AVAILABLE DATA ::
------------------------------

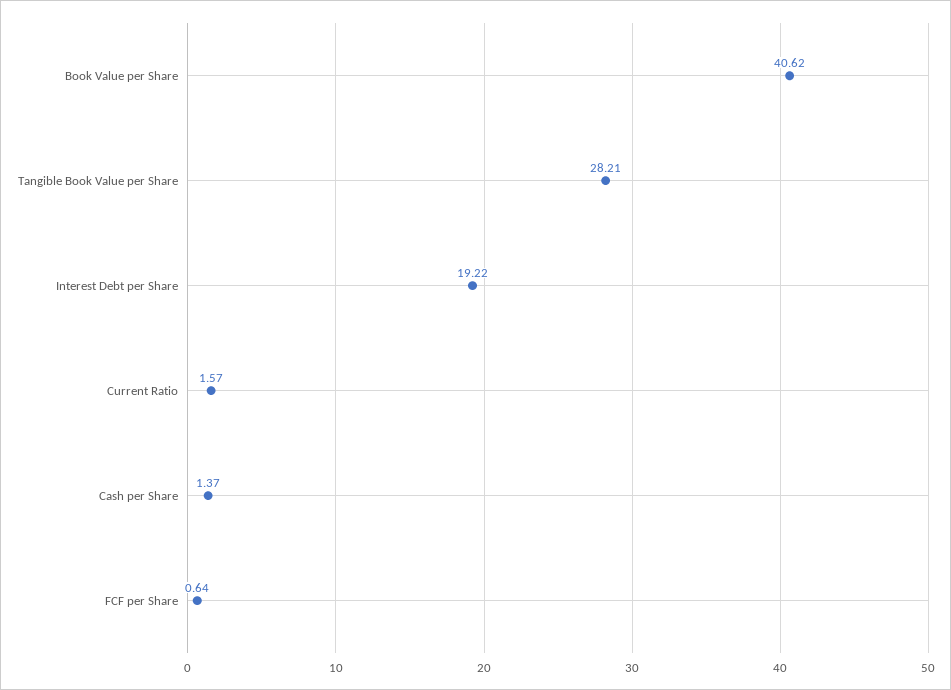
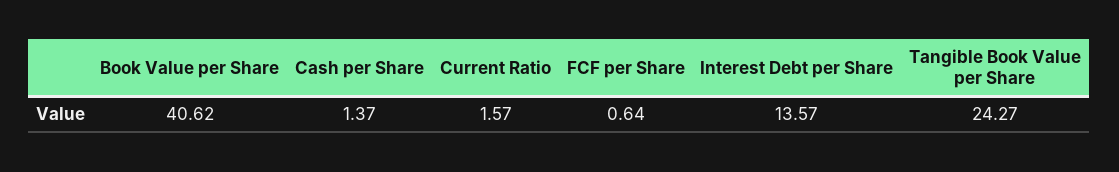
  {
    "Book Value per Share": 40.62,
-   "Tangible Book Value per Share": 28.21,
+   "Tangible Book Value per Share": 24.27,
-   "Interest Debt per Share": 19.22,
+   "Interest Debt per Share": 13.57,
    "Current Ratio": 1.57,
    "Cash per Share": 1.37,
    "FCF per Share": 0.64
  }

------------------------------

WHAT THIS TASK INVOLVES ::
Leaving each image aside, repeat the listing above exactly.

RESPONSE TO THE TASK ::
  {
    "Book Value per Share": 40.62,
-   "Tangible Book Value per Share": 28.21,
+   "Tangible Book Value per Share": 24.27,
-   "Interest Debt per Share": 19.22,
+   "Interest Debt per Share": 13.57,
    "Current Ratio": 1.57,
    "Cash per Share": 1.37,
    "FCF per Share": 0.64
  }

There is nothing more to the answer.